SELECTED TEXT:
--- Begin ---
As a polar plasticizer, low MW PEG interacts with both chitosan and PNIPAAm components in the chitosan/PEG/PNIPAAm blends and weakens the physical crosslinking between chitosan and PNIPAAm, thus improving the properties of the hydrogels at the expense of retarded chain mobility of PEG molecules. Such a retardation of chain mobility of low MW PEG in the chitosan/PEG/PNIPAAm blend could make PEG molecules more difficult to organize into an orderly structure, i.e., a lower level of crystallization. This is why the FTIR data did not show distinct sign of PEG crystals in CGN2000. However, PEG itself is a highly crystallizable polymer. When PEG MW is high enough, due to the relatively smaller numbers of polar hydroxyl end groups, the interaction between a higher MW PEG with chitosan and PNIPAAm macromolecules would be lesser and the free PEG chain segments could be present in the blend, which would help PEG chains to reorganize themselves relatively more freely to crystallize as evidenced by the higher PEG crystallinity in the CGN20000 blend.
--- End ---
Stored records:
--- Begin ---
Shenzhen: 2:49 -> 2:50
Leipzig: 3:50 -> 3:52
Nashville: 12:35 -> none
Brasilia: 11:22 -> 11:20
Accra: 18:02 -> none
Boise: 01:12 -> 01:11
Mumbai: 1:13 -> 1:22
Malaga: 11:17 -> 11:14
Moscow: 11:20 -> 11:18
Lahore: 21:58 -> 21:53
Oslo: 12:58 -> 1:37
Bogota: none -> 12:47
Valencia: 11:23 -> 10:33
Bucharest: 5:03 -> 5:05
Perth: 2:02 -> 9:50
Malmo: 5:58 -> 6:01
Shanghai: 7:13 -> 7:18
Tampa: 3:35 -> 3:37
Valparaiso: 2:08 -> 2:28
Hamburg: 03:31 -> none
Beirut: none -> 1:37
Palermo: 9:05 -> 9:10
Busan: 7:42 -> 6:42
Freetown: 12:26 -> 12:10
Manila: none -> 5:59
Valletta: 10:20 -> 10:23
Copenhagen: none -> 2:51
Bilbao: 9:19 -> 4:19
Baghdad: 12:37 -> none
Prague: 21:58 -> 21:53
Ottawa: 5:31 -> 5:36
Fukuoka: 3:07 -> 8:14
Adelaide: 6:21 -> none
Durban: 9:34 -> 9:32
--- End ---
TASKS TO PERFORM:
A - In the passage on chitosan/PEG/PNIPAAm blends, which blend showed higher PEG crystallinity?
B - Transcribe the listing, starting with its first line and going on through the line with "Malmo: 5:58 -> 6:01".
The polymer passage and the listing are unrelated material.

ANSWERS TO THE TASKS:
A - CGN20000

B -
Shenzhen: 2:49 -> 2:50
Leipzig: 3:50 -> 3:52
Nashville: 12:35 -> none
Brasilia: 11:22 -> 11:20
Accra: 18:02 -> none
Boise: 01:12 -> 01:11
Mumbai: 1:13 -> 1:22
Malaga: 11:17 -> 11:14
Moscow: 11:20 -> 11:18
Lahore: 21:58 -> 21:53
Oslo: 12:58 -> 1:37
Bogota: none -> 12:47
Valencia: 11:23 -> 10:33
Bucharest: 5:03 -> 5:05
Perth: 2:02 -> 9:50
Malmo: 5:58 -> 6:01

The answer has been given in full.